Kenya cracks down on leading members of the opposition

- Agency Staff Nairobi

Kenyan authoritie­s forced a key opposition backer to leave the country after his arrest triggered protests, as the state ordered other government opponents to surrender their passports.

Miguna Miguna, an advocate and self-declared “general” of the opposition National Resistance Movement, left Kenya on Tuesday, his lawyer Nelson Havi said on Wednesday.

Miguna said by text message from Amsterdam that he planned to challenge the deportatio­n. “I have instructed a battery of competent advocates to ensure that the ongoing rogue purveyors of impunity are brought to book,” Miguna said. “They are not above the law, even though they behave as if they are.”

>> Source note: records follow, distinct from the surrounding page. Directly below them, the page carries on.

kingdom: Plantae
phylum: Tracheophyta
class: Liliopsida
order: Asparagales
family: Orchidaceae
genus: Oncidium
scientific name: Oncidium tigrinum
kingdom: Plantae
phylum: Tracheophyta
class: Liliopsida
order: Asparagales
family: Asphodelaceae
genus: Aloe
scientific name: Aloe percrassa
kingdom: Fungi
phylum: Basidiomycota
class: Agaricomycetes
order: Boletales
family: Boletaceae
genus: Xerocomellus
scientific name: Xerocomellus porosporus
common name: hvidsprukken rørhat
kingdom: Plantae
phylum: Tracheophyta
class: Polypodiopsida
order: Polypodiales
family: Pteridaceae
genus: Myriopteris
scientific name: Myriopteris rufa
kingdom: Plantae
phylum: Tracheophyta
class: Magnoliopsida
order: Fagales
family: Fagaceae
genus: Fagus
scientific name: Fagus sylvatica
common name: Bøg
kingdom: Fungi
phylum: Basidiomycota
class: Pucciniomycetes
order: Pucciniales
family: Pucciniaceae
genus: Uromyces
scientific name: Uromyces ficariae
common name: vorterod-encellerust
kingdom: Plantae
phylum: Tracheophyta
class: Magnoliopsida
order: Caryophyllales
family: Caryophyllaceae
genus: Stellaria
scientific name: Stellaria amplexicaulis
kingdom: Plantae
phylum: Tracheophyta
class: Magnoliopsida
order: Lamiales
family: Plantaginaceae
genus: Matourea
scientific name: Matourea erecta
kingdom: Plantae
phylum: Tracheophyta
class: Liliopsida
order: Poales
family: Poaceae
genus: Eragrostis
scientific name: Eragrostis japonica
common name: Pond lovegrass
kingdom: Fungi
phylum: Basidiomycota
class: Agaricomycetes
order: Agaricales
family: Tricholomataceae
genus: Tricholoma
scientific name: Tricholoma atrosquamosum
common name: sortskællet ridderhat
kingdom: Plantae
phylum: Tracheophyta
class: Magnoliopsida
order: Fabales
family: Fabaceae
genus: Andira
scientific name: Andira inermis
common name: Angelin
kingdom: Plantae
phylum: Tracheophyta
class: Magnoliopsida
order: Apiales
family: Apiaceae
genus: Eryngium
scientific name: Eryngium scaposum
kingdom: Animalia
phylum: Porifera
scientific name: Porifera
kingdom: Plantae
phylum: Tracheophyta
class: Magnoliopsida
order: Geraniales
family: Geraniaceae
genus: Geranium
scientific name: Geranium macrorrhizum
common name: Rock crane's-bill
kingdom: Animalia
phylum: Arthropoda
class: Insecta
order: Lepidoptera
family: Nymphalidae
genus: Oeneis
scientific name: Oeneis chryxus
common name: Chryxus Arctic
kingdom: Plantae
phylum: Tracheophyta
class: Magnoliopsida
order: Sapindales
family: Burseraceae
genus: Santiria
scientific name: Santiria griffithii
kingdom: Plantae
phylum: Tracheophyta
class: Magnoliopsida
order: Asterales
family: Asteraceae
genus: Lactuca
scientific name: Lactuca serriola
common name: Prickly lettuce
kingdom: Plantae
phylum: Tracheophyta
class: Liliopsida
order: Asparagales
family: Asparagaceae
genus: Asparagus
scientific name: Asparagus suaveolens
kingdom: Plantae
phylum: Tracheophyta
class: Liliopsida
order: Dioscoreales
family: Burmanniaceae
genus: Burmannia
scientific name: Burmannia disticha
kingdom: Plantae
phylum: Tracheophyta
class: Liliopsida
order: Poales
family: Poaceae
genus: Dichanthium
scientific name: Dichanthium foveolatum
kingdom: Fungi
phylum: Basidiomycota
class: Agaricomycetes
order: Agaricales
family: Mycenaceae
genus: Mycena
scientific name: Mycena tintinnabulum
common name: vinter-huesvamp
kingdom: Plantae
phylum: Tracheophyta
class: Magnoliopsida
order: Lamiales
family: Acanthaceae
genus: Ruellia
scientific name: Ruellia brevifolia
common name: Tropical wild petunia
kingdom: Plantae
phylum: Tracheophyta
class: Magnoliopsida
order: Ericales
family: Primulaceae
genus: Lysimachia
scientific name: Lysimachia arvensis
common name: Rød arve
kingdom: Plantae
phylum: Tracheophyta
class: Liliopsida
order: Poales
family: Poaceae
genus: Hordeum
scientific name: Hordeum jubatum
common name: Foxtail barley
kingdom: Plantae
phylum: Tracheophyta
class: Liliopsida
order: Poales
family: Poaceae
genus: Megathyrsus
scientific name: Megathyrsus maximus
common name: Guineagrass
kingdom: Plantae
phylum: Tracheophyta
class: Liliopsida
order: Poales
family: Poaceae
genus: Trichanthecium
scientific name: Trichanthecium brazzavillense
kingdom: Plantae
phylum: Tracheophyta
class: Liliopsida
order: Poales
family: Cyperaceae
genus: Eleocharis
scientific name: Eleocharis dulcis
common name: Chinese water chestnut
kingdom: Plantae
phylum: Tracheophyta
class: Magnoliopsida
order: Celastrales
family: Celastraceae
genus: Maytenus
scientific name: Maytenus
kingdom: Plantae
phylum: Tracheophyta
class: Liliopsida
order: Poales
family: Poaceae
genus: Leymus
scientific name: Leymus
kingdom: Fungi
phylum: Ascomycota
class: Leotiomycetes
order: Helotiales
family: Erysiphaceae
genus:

Kenya’s government is cracking down on the opposition after National Super Alliance leader Raila Odinga swore himself in as the socalled people’s president at a mock inaugurati­on ceremony on January 30. Supporters of the alliance, known as Nasa, reject the outcome of an October presidenti­al election, which was a repeat of an annulled August ballot that handed President Uhuru Kenyatta a second term.

Besides deporting Miguna, police arrested two opposition MPs for attending the swearingin and halted transmissi­ons by three television stations that broadcast the event. While two channels have resumed broadcasts, Citizen TV remains off air.

The government’s approach has drawn criticism from US ambassador Bob Godec, who on February 5 faulted the government shutdown of the media and its failure to respect court orders to reopen the channels.

The state ordered Nasa technical adviser David Ndii and former opposition senator Johnson Muthama to surrender their passports, both said on Tuesday. Others ordered to hand in their travel documents included businessma­n Jimi Wanjigi, a financial backer of Nasa; Mombasa governor Hassan Joho; and Senator James Orengo, the Nairobibas­ed Star newspaper reported.

“Kenyatta’s Jubilee government has been ham-fisted in how it has dealt with Mr Odinga’s resistance campaign and swearing-in,” Jared Jeffery, an analyst NKC African Economics in SA, said in a research note.

The Kenyan state had not made any attempt to arrest Odinga, a move that would probably cause widespread protests, Jeffery said.

The National Resistance Movement, an arm of Nasa, was banned by the government on January 30 after the mock inaugurati­on.